Segment Start: PASSAGE

The question of who the Black Note is under that mask is both the most important question to ask and the least important. You can insert your “no one cared who I was until I put on the mask” reference here. Up until the point we knew their name, Cecil Cragen, that was the most concrete information we’d had as Schkade artfully hid any direct depiction of his face. But even with a name reader already knew what mattered, the relationship with Tom and Eddy. So the cherry on top being the explanation for how Van Lund had leverage over Gall all these years was satisfying and not entirely out of left field. The final vision connecting the father and son in a sort of fading match of one another is an excellent image and the kind that only really works in this format.

Segment End: PASSAGE
Segment Start: EXTRACTED DATA

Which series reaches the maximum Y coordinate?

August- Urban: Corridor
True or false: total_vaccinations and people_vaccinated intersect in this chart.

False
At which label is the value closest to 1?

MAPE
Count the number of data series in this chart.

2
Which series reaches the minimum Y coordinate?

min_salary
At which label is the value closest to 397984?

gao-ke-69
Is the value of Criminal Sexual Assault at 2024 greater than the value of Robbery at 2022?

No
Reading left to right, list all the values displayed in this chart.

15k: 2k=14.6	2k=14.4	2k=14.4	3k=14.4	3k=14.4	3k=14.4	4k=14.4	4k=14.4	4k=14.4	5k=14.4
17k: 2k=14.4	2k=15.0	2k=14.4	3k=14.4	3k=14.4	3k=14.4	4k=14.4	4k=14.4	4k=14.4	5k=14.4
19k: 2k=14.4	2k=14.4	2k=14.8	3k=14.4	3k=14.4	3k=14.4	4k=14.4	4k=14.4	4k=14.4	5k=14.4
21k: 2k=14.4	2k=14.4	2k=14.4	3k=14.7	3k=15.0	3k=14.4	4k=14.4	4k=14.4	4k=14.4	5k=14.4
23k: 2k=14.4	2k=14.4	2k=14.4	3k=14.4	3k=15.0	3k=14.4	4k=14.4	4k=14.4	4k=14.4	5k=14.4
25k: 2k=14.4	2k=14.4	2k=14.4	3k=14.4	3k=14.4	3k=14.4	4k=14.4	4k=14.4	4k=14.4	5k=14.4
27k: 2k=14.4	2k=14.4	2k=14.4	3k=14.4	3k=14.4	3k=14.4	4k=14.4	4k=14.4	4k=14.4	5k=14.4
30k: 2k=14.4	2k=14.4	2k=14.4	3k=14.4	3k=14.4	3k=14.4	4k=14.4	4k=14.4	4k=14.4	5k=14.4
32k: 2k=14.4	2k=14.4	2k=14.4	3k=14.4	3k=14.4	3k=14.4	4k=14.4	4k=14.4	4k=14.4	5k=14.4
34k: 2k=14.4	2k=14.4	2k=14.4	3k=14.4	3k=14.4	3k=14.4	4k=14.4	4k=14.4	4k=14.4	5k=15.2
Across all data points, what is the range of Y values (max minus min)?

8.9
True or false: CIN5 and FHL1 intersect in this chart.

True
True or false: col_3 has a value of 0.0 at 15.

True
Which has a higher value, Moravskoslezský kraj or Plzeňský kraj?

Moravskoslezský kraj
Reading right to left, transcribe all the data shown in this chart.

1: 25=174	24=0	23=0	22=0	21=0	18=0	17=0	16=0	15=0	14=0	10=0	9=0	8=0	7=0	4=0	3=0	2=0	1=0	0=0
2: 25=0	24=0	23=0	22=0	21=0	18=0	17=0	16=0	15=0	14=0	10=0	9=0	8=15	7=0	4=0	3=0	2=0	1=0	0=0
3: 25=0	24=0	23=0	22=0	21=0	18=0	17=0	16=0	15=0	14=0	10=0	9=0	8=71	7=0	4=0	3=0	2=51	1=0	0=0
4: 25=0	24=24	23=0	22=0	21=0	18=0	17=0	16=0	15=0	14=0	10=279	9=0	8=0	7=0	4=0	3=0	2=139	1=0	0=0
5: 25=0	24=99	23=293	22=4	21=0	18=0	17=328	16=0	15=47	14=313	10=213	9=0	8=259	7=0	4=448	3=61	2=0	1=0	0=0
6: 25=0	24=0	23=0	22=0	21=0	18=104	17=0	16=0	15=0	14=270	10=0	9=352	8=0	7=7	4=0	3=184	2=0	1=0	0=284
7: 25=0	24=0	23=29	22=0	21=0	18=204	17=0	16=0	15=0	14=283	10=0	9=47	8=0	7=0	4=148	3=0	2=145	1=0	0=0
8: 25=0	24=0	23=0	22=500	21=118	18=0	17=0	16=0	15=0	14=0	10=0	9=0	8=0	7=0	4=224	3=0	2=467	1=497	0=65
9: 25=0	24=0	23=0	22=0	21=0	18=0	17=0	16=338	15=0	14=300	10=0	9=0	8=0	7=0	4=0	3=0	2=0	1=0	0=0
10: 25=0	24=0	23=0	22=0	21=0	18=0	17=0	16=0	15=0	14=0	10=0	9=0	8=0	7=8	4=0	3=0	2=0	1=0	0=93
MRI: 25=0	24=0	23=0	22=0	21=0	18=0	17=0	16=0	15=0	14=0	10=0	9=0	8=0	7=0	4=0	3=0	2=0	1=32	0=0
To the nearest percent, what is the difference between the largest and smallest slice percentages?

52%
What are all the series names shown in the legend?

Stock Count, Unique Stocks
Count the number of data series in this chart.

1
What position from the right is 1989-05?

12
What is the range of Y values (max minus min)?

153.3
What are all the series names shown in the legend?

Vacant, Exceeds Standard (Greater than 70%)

Segment End: EXTRACTED DATA

### WHAT TO PRODUCE
Transcribe the Black Note review, starting at the words "The question of" and stopping after the words "in this format.".

### COMPLETED EXERCISE
The question of who the Black Note is under that mask is both the most important question to ask and the least important. You can insert your “no one cared who I was until I put on the mask” reference here. Up until the point we knew their name, Cecil Cragen, that was the most concrete information we’d had as Schkade artfully hid any direct depiction of his face. But even with a name reader already knew what mattered, the relationship with Tom and Eddy. So the cherry on top being the explanation for how Van Lund had leverage over Gall all these years was satisfying and not entirely out of left field. The final vision connecting the father and son in a sort of fading match of one another is an excellent image and the kind that only really works in this format.